> **TUGAS LATIHAN**:
[1] Dalam ulasan tentang Maulana Muhammad, siapa yang mengendalikan kerajaan sampai Maulana Muhammad genap berusia 16 tahun?
[2] Teruskan ulasan tentang Maulana Muhammad mulai dari kalimat terakhir yang ditampilkan.

> **TEKS BACAAN**:

• logo nu online
Home Nasional Banten Raya Warta Keislaman Tokoh Khutbah Sejarah Opini Pesantren NU Preneur Ramadhan 2023
Minggu, 28 April 2024

Fragmen

Ulasan Singkat Maulana Muhammad, Menjadi Sultan Banten Sembari Nyantri di Kiai Dukuh (Bagian 1)

Ulasan Singkat Maulana Muhammad, Menjadi Sultan Banten Sembari Nyantri di Kiai Dukuh (Bagian 1)
Sultan Maulana Muhammad dan Rakyat Kesultanan Banten era Sultan Maulana Muhammad. Foto: Dok NU Banten
Sultan Maulana Muhammad dan Rakyat Kesultanan Banten era Sultan Maulana Muhammad. Foto: Dok NU Banten

oleh :

Hamdan Suhaemi

Melalui tulisan ini, Saya mencoba meramaikan khazanah sejarah Banten melalui temuan-temuan saya tentang sosok Maulana Muhammad dari berbagai sumber. Dalam bait Pupuh Dudukwuluh, pribadi Maulana Muhammad diulas secara singkat.   

 

Maulana Muhammad merupakan Sultan ke-3 di Kerajaan Banten. Sejak kecil, rakyat memanggilnya 'Ratu ing Banten' . Maulana Muhammad tak lain adalah putera bungsu dari Kanjeng Sultan Maulana Yusuf. Pernah batal menjadi Sultan Banten karena dianggap masih belia. Saat itu, beliau baru berumur 6 bulan. 

 

Ceritanya begini, saat ayahnya wafat pada tahun 1580, para penasihat kerajaan mendorong agar Maulana Muhammad tetap menjadi penerus tahta kerajaan Maulana Yusuf meskipun usianya baru berumur 6 bulan. Tetapi, para petinggi kerajaan yang dianggap memiliki pengaruh kuat di masyarakat menolak itu.  

 

Namun, hal ini tidak menjadi hal yang dianggap keliru oleh penasihat kerajaan. Sambil menunggu dinamika itu kondusif, kerajaan dikendalikan oleh Mangkubumi Jayanegara sampai usianya genap 16 tahun yaitu sekitar tahun 1580 hingga 1596. Maulana Muhammad pun resmi menjadi Sultan Banten. 

 

Dalam kutipan pupuh dituliskan beberapa cerita yang mengulas sosok Maulana Muhammad. "Molana yen pinarek ing jeng Sultan majeng mangidul pasti kitab kang sinandhing, kang pedek paselir iku wonten Dening kang ing Wuri”. Artinya, kalau Maulana Muhammad sudah duduk ke arah selatan pasti kitablah yang disampingnya, sedangkan para nelayan dan selir ada di belakangnya. 

 

Selain itu, dalam lembaran bait dari Pupuh (Sinom, 9) juga tertulis "kang tingkah Kanjeng Gusti diamumule ing guru ten kela kedatengan atilar langgeng dipati tinedaken Pangeran ing Kasunyatan. Artinya, Maulana Muhammad langsung meninggalkan kesibukannya sebagai sultan ketika gurunya datang. 

 

Mashur dalam benak fikiran rakyat Banten kala itu (1596 M) bahwa Maulana Muhammad, Pangeran Ratu ing Banten adalah pribadi yang soleh dan alim. Ia santri kesayangan Kiai Dukuh (Syaikh Muhammad Madani Syah ) asal Madinah.

> **DATA YANG DIBERIKAN**:
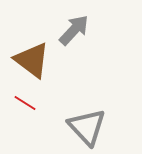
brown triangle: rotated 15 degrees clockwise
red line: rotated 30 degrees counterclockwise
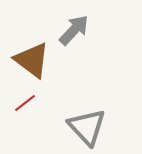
red line: rotated 70 degrees counterclockwise
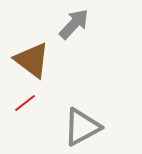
gray arrow: moved 6 px up
gray triangle: moved 5 px left; rotated 45 degrees clockwise
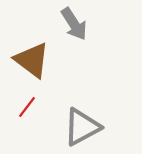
gray arrow: rotated 104 degrees clockwise
red line: moved 2 px right, 4 px down; rotated 15 degrees counterclockwise
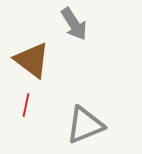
red line: moved 1 px left, 2 px up; rotated 25 degrees counterclockwise
gray triangle: moved 3 px right, 2 px up; rotated 6 degrees clockwise
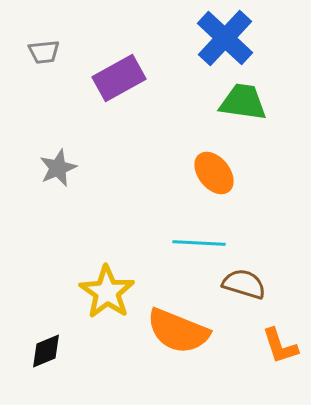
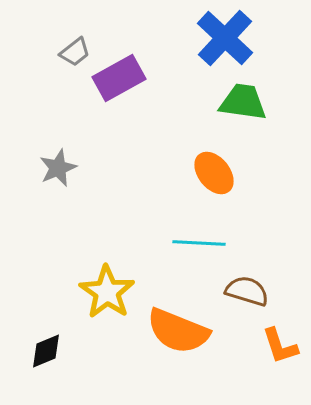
gray trapezoid: moved 31 px right; rotated 32 degrees counterclockwise
brown semicircle: moved 3 px right, 7 px down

> **JAWABAN TERTULIS**:
[1] Mangkubumi Jayanegara.

[2]
 

Menurut Husein Djajadiningrat, dalam salah satu bukunya yang berjudul Serat Banten Rante-Rante, sang Syekh yang datang dari Madinah Arab tersebut kemudian bermukim di Kasunyatan, (sekarang Kota Serang, Banten) setelah mukim terlebih dahulu di Minangkabau. 

 

Karena jasa dan pengabdiannya dalam pengajaran ilmu agama Islam, serta telah membentuk karakter Maulana Muhammad sebagai pribadi yang alim dan soleh, maka kemudian sang Maulana menganugerahi gelar terhadap gurunya itu Kiai Dukuh atau Pangeran Kasunyatan. 

 

Masih dalam bait Pupuh Sinom, buku itu menuliskan, "mula-mula Surosowan, carita ana wong alim kang alunggeng Kasunyatan, ginuron saking bupati, sampuning tutug Singgih, jeng Molana dadia ratu, mulyaning kang nagara, ponggawa amukti sari miwah wong cilik sami magatra kang winarna.

 

Artinya, itulah awal Surosowan, ada cerita tentang orang alim yang bertahta di Kasunyatan, digurui oleh para bupati, sesudah selesai kanjeng Maulana menjadi sultan yang memuliakan negara dan mensejahterakan punggawa dan rakyat kecil ). 

 

Perilaku dan kegiatan keseharian Maulana Muhammad, masih memegang tradisi yang letakkan oleh pendahulunya yaitu Kanjeng Syaikh Maulana Hasanudin, yakni kehidupan agama dan penyiaran Islam dengan pendekatan yang moderat dan inklusif. 

 

Putaran hidupnya tidak jauh dari kebiasaan sang Ayah, Syeekh Maulana Yusuf pagi berkumpul dengan penyampaian aturan kesultanan, persoalan kehidupan dan soal agama, hingga menjelang dzuhur.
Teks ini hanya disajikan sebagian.